» Directions for this task
Within the records below, find the line with "- 🌱 I'm currently" and the line with "#The code defines", then reproduce exactly those two lines and all lines between them, without any picture.
══ Excerpted records
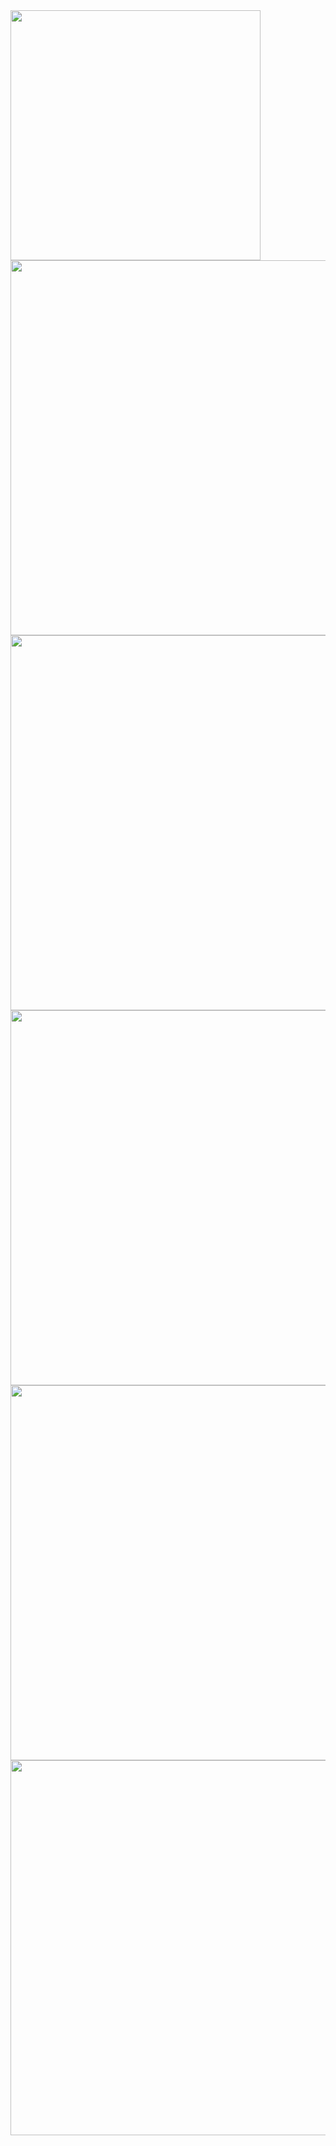 
<img src='https://miro.medium.com/max/720/1*V4cV-UpcOn5sJ3hB75vdvA.gif' width="400" height="400">

<img src='https://www.greenwebmedia.com/mobile-application-uk/images/mobile-app-tab2.gif' width="800" height="600">
<img src='https://www.apple.com/newsroom/images/product/app-store/Apple_App_Store_10th_anniversary_07102018_big.gif.large.gif' width="800" height="600">
<img src='https://theacemakers.com/wp-content/uploads/2020/05/Mobile-Application-page.gif' width="800" height="600">
<img src='https://cdn.dribbble.com/users/148670/screenshots/5917260/hydration-app.gif' width="800" height="600">
<img src='https://waterapp.in/wp-content/uploads/2021/05/Home-Pg-Block-Dgm-Gif.gif'width"800" height="600">

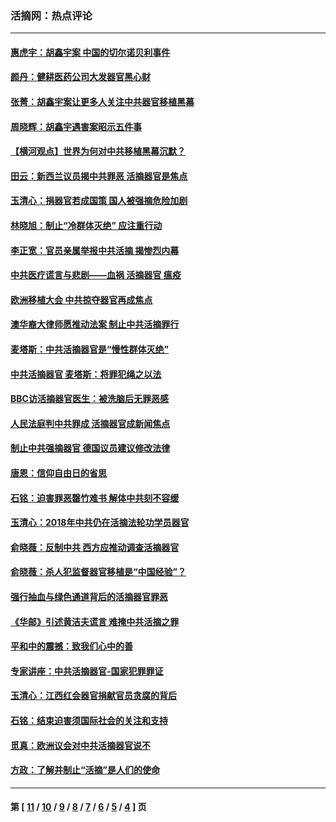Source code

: ### 活摘网：热点评论
---
#### [惠虎宇：胡鑫宇案 中国的切尔诺贝利事件](../../pages/nf5879/n13942916.md?04020430) 
#### [颜丹：健耕医药公司大发器官黑心财](../../pages/nf5879/n13940134.md?04020430) 
#### [张菁：胡鑫宇案让更多人关注中共器官移植黑幕](../../pages/nf5879/n13929073.md?04020430) 
#### [周晓辉：胡鑫宇遇害案昭示五件事](../../pages/nf5879/n13921870.md?04020430) 
#### [【横河观点】世界为何对中共移植黑幕沉默？](../../pages/nf5879/n13244249.md?04020430) 
#### [田云：新西兰议员揭中共罪恶 活摘器官是焦点](../../pages/nf5879/n13070629.md?04020430) 
#### [玉清心：捐器官若成国策 国人被强摘危险加剧](../../pages/nf5879/n12802713.md?04020430) 
#### [林晓旭：制止“冷群体灭绝” 应注重行动](../../pages/nf5879/n12779736.md?04020430) 
#### [李正宽：官员亲属举报中共活摘 揭惨烈内幕](../../pages/nf5879/n12684490.md?04020430) 
#### [中共医疗谎言与悲剧——血祸 活摘器官 瘟疫](../../pages/nf5879/n12372103.md?04020430) 
#### [欧洲移植大会 中共掠夺器官再成焦点](../../pages/nf5879/n11538883.md?04020430) 
#### [澳华裔大律师愿推动法案 制止中共活摘罪行](../../pages/nf5879/n11377039.md?04020430) 
#### [麦塔斯：中共活摘器官是“慢性群体灭绝”](../../pages/nf5879/n11350529.md?04020430) 
#### [中共活摘器官 麦塔斯：将罪犯绳之以法](../../pages/nf5879/n11347973.md?04020430) 
#### [BBC访活摘器官医生：被洗脑后无罪恶感](../../pages/nf5879/n11335935.md?04020430) 
#### [人民法庭判中共罪成 活摘器官成新闻焦点](../../pages/nf5879/n11331578.md?04020430) 
#### [制止中共强摘器官 德国议员建议修改法律](../../pages/nf5879/n11249451.md?04020430) 
#### [唐恩：信仰自由日的省思](../../pages/nf5879/n11003525.md?04020430) 
#### [石铭：迫害罪恶罄竹难书  解体中共刻不容缓](../../pages/nf5879/n10942855.md?04020430) 
#### [玉清心：2018年中共仍在活摘法轮功学员器官](../../pages/nf5879/n10914646.md?04020430) 
#### [俞晓薇：反制中共 西方应推动调查活摘器官](../../pages/nf5879/n10794671.md?04020430) 
#### [俞晓薇：杀人犯监督器官移植是“中国经验”？](../../pages/nf5879/n10466427.md?04020430) 
#### [强行抽血与绿色通道背后的活摘器官罪恶](../../pages/nf5879/n10004708.md?04020430) 
#### [《华邮》引述黄洁夫谎言 难掩中共活摘之罪](../../pages/nf5879/n9642309.md?04020430) 
#### [平和中的震撼：致我们心中的善](../../pages/nf5879/n9021123.md?04020430) 
#### [专家讲座：中共活摘器官-国家犯罪罪证](../../pages/nf5879/n8828153.md?04020430) 
#### [玉清心：江西红会器官捐献官员贪腐的背后](../../pages/nf5879/n8522122.md?04020430) 
#### [石铭：结束迫害须国际社会的关注和支持](../../pages/nf5879/n8443497.md?04020430) 
#### [觅真：欧洲议会对中共活摘器官说不](../../pages/nf5879/n8337486.md?04020430) 
#### [方政：了解并制止“活摘”是人们的使命](../../pages/nf5879/n8329214.md?04020430) 

---
#### 第 [ [11](./11.md?04020430) / [10](./10.md?04020430) / [9](./9.md?04020430) / [8](./8.md?04020430) / [7](./7.md?04020430) / [6](./6.md?04020430) / [5](./5.md?04020430) / [4](./4.md?04020430) ] 页
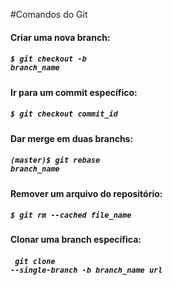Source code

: #Comandos do Git

#### Criar uma nova branch:
##### <code>$ git checkout -b branch_name</code>

#### Ir para um commit específico:
##### <code>$ git checkout commit_id </code>

#### Dar merge em duas branchs:
##### <code>(master)$ git rebase branch_name</code>

#### Remover um arquivo do repositório:
##### <code>$ git rm --cached file_name </code>

#### Clonar uma branch específica:
##### <code> git clone --single-branch -b branch_name url </code>
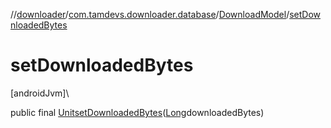//[downloader](../../../index.md)/[com.tamdevs.downloader.database](../index.md)/[DownloadModel](index.md)/[setDownloadedBytes](set-downloaded-bytes.md)

# setDownloadedBytes

[androidJvm]\

public final [Unit](https://kotlinlang.org/api/latest/jvm/stdlib/kotlin/-unit/index.html)[setDownloadedBytes](set-downloaded-bytes.md)([Long](https://developer.android.com/reference/kotlin/java/lang/Long.html)downloadedBytes)
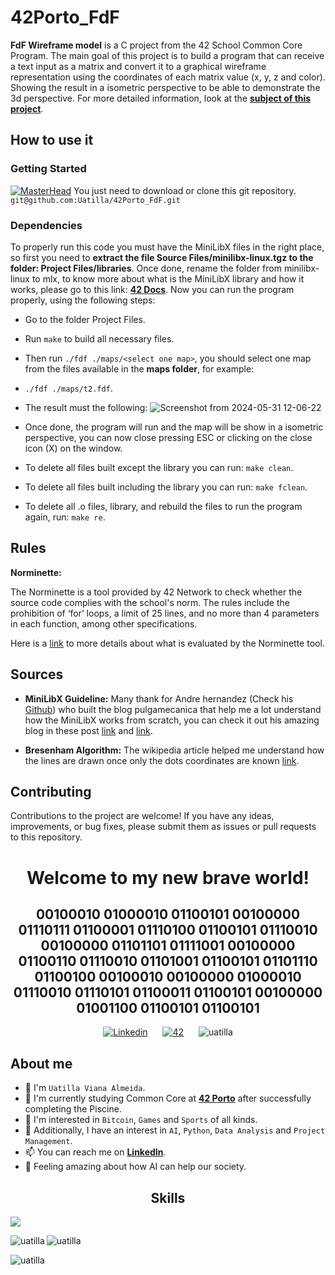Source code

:# 42Porto_FdF
**FdF Wireframe model** is a C project from the 42 School Common Core Program. The main goal of this project is to build a program that can receive a text input as a matrix and convert it to a graphical wireframe representation using the coordinates of each matrix value (x, y, z and color). Showing the result in a isometric perspective to be able to demonstrate the 3d perspective.
For more detailed information, look at the [**subject of this project**](https://github.com/Uatilla/42Porto_FdF/blob/main/Project%20Files/FdF_en.subject.pdf).

## How to use it

### Getting Started
[![MasterHead](https://github.com/Uatilla/42Porto_FdF/assets/112968804/63113d40-0bba-4d57-90c2-1c9babd6d0c4)](https://www.linkedin.com/in/uatilla/)
You just need to download or clone this git repository.
`git@github.com:Uatilla/42Porto_FdF.git`

### Dependencies

To properly run this code you must have the MiniLibX files in the right place, so first you need to **extract the file Source Files/minilibx-linux.tgz to the folder: Project Files/libraries**.
Once done, rename the folder from minilibx-linux to mlx, to know more about what is the MiniLibX library and how it works, please go to this link:  [**42 Docs**](https://harm-smits.github.io/42docs/libs/minilibx/introduction.html
).
Now you can run the program properly, using the following steps:
* Go to the folder Project Files.
* Run `make` to build all necessary files.
* Then run `./fdf ./maps/<select one map>`, you should select one map from the files available in the **maps folder**, for example:
* `./fdf ./maps/t2.fdf`.
* The result must the following:
  ![Screenshot from 2024-05-31 12-06-22](https://github.com/Uatilla/42Porto_FdF/assets/112968804/10a36a73-08db-45fb-b9ee-218f312a641a)

* Once done, the program will run and the map will be show in a isometric perspective, you can now close pressing ESC or clicking on the close icon (X) on the window.
* To delete all files built except the library you can run: `make clean`.
* To delete all files built including the library you can run: `make fclean`.
* To delete all .o files, library, and rebuild the files to run the program again, run: `make re`.


## Rules

**Norminette:**

The Norminette is a tool provided by 42 Network to check whether the source code complies with the school's norm. The rules include the prohibition of ‘for’ loops, a limit of 25 lines, and no more than 4 parameters in each function, among other specifications.

Here is a [link](https://42.nauman.cc/2023/06/01/getting-started-norminette/) to more details about what is evaluated by the Norminette tool.

## Sources

* **MiniLibX Guideline:** Many thank for Andre hernandez (Check his [Github](https://github.com/pulgamecanica)) who built the blog pulgamecanica that help me a lot understand how the MiniLibX works from scratch, you can check it out his amazing blog in these post [link](https://pulgamecanica.herokuapp.com/posts/mlx-starter-pack) and [link](https://pulgamecanica.herokuapp.com/posts/minilibx-tutorial).

* **Bresenham Algorithm:** The wikipedia article helped me understand how the lines are drawn once only the dots coordinates are known [link](https://en.wikipedia.org/wiki/Bresenham%27s_line_algorithm). 

## Contributing

Contributions to the project are welcome! If you have any ideas, improvements, or bug fixes, please submit them as issues or pull requests to this repository.

<div align="center">
  <h1><b>Welcome to my new brave world!</b></h1> 
  <h2><b>00100010 01000010 01100101 00100000 01110111 01100001 01110100 01100101 01110010 00100000 01101101 01111001 00100000 01100110 01110010 01101001 01100101 01101110 01100100 00100010 00100000 01000010 01110010 01110101 01100011 01100101 00100000 01001100 01100101 01100101</b></h2>
</div>

<!---
SMALL ICONS
--->
<div style="text-align: center;">
  <a href='https://www.linkedin.com/in/uatilla' target="_blank" style="display: inline-block; margin: 0 10px;">
    <img alt='Linkedin' src='https://img.shields.io/badge/LinkedIn-100000?style=flat&logo=Linkedin&logoColor=white&labelColor=0A66C2&color=0A66C2'/>
  </a>
  <a href='https://profile.intra.42.fr/users/uviana-a' target="_blank" style="display: inline-block; margin: 0 10px;">
    <img alt='42' src='https://img.shields.io/badge/Porto-100000?style=flat&logo=42&logoColor=white&labelColor=000000&color=000000'/>
  </a>
  <img src="https://komarev.com/ghpvc/?username=uatilla&label=Profile%20views&color=0e75b6&style=flat" alt="uatilla" style="display: inline-block; margin: 0 10px;" />
</div>


## About me

- 👋 I'm `Uatilla Viana Almeida`.
- 🌱 I'm currently studying Common Core at [**42 Porto**](https://www.42porto.com) after successfully completing the Piscine.
- 👀 I'm interested in `Bitcoin`, `Games` and `Sports` of all kinds.
- 🚀 Additionally, I have an interest in `AI`, `Python`, `Data Analysis` and `Project Management`.
- 📫 You can reach me on [**LinkedIn**](https://www.linkedin.com/in/uatilla/).
- 🤔 Feeling amazing about how AI can help our society.

<div align="center">

## Skills
<p align="left">
  <a href="https://skillicons.dev">
    <img src="https://skillicons.dev/icons?i=c,python,git,github,bash,linux,vim,vscode,sketchup,sql" />
  </a>
</p>

<p><img align="left" src="https://github-readme-stats.vercel.app/api/top-langs?username=uatilla&show_icons=true&locale=en&layout=compact" alt="uatilla" /></p>

<p>&nbsp;<img align="left" src="https://github-readme-stats.vercel.app/api?username=uatilla&show_icons=true&locale=en" alt="uatilla" /></p>

<p><img align="left" src="https://github-readme-streak-stats.herokuapp.com/?user=uatilla&" alt="uatilla" /></p>
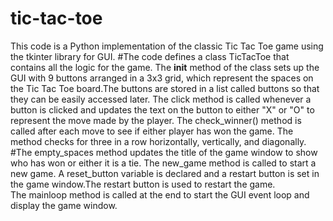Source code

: # tic-tac-toe
This code is a Python implementation of the classic Tic Tac Toe game using the tkinter library for GUI.
#The code defines a class TicTacToe that contains all the logic for the game. The __init__ method of the 
class sets up the GUI with 9 buttons arranged in a 3x3 grid, which represent the spaces on the Tic Tac Toe board.The buttons are stored in a list called buttons so that they can be easily accessed later.
The click method is called whenever a button is clicked and updates the text on the button to either
 "X" or "O" to represent the move made by the player. The check_winner() method is called after each move
 to see if either player has won the game. The method checks for three in a row horizontally, 
vertically, and diagonally. 
#The empty_spaces method updates the title of the game window to show who has won or either it is a tie.
The new_game method is called to start a new game.
A reset_button variable is declared and a restart button is set in the game window.The restart button is used to restart the game.  
The mainloop method is called at the end to start the GUI event loop and display the game window.

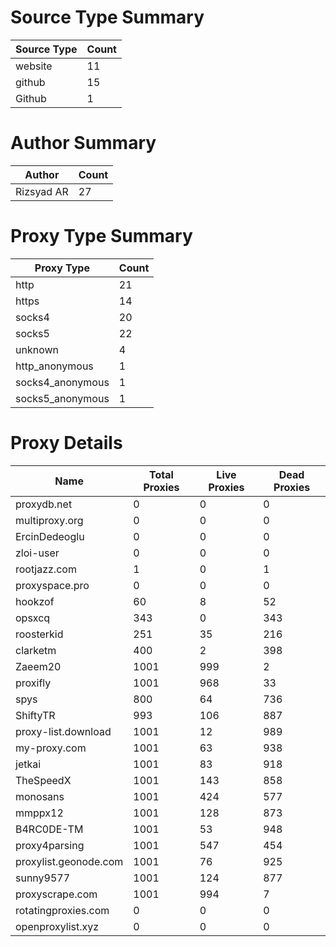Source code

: # Source Type Summary

| Source Type | Count |
|-------------|-------|
| website | 11 |
| github | 15 |
| Github | 1 |


# Author Summary

| Author | Count |
|--------|-------|
| Rizsyad AR | 27 |


# Proxy Type Summary

| Proxy Type | Count |
|------------|-------|
| http | 21 |
| https | 14 |
| socks4 | 20 |
| socks5 | 22 |
| unknown | 4 |
| http_anonymous | 1 |
| socks4_anonymous | 1 |
| socks5_anonymous | 1 |


# Proxy Details

| Name | Total Proxies | Live Proxies | Dead Proxies |
|------|---------------|--------------|---------------|
| proxydb.net | 0 | 0 | 0 |
| multiproxy.org | 0 | 0 | 0 |
| ErcinDedeoglu | 0 | 0 | 0 |
| zloi-user | 0 | 0 | 0 |
| rootjazz.com | 1 | 0 | 1 |
| proxyspace.pro | 0 | 0 | 0 |
| hookzof | 60 | 8 | 52 |
| opsxcq | 343 | 0 | 343 |
| roosterkid | 251 | 35 | 216 |
| clarketm | 400 | 2 | 398 |
| Zaeem20 | 1001 | 999 | 2 |
| proxifly | 1001 | 968 | 33 |
| spys | 800 | 64 | 736 |
| ShiftyTR | 993 | 106 | 887 |
| proxy-list.download | 1001 | 12 | 989 |
| my-proxy.com | 1001 | 63 | 938 |
| jetkai | 1001 | 83 | 918 |
| TheSpeedX | 1001 | 143 | 858 |
| monosans | 1001 | 424 | 577 |
| mmppx12 | 1001 | 128 | 873 |
| B4RC0DE-TM | 1001 | 53 | 948 |
| proxy4parsing | 1001 | 547 | 454 |
| proxylist.geonode.com | 1001 | 76 | 925 |
| sunny9577 | 1001 | 124 | 877 |
| proxyscrape.com | 1001 | 994 | 7 |
| rotatingproxies.com | 0 | 0 | 0 |
| openproxylist.xyz | 0 | 0 | 0 |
════
» Completed task
- 🌱 I'm currently studying Common Core at [**42 Porto**](https://www.42porto.com) after successfully completing the Piscine.
- 👀 I'm interested in `Bitcoin`, `Games` and `Sports` of all kinds.
- 🚀 Additionally, I have an interest in `AI`, `Python`, `Data Analysis` and `Project Management`.
- 📫 You can reach me on [**LinkedIn**](https://www.linkedin.com/in/uatilla/).
- 🤔 Feeling amazing about how AI can help our society.

<div align="center">

## Skills
<p align="left">
  <a href="https://skillicons.dev">
    <img src="https://skillicons.dev/icons?i=c,python,git,github,bash,linux,vim,vscode,sketchup,sql" />
  </a>
</p>

<p><img align="left" src="https://github-readme-stats.vercel.app/api/top-langs?username=uatilla&show_icons=true&locale=en&layout=compact" alt="uatilla" /></p>

<p>&nbsp;<img align="left" src="https://github-readme-stats.vercel.app/api?username=uatilla&show_icons=true&locale=en" alt="uatilla" /></p>

<p><img align="left" src="https://github-readme-streak-stats.herokuapp.com/?user=uatilla&" alt="uatilla" /></p>
Source code

: # tic-tac-toe
This code is a Python implementation of the classic Tic Tac Toe game using the tkinter library for GUI.
#The code defines a class TicTacToe that contains all the logic for the game. The __init__ method of the 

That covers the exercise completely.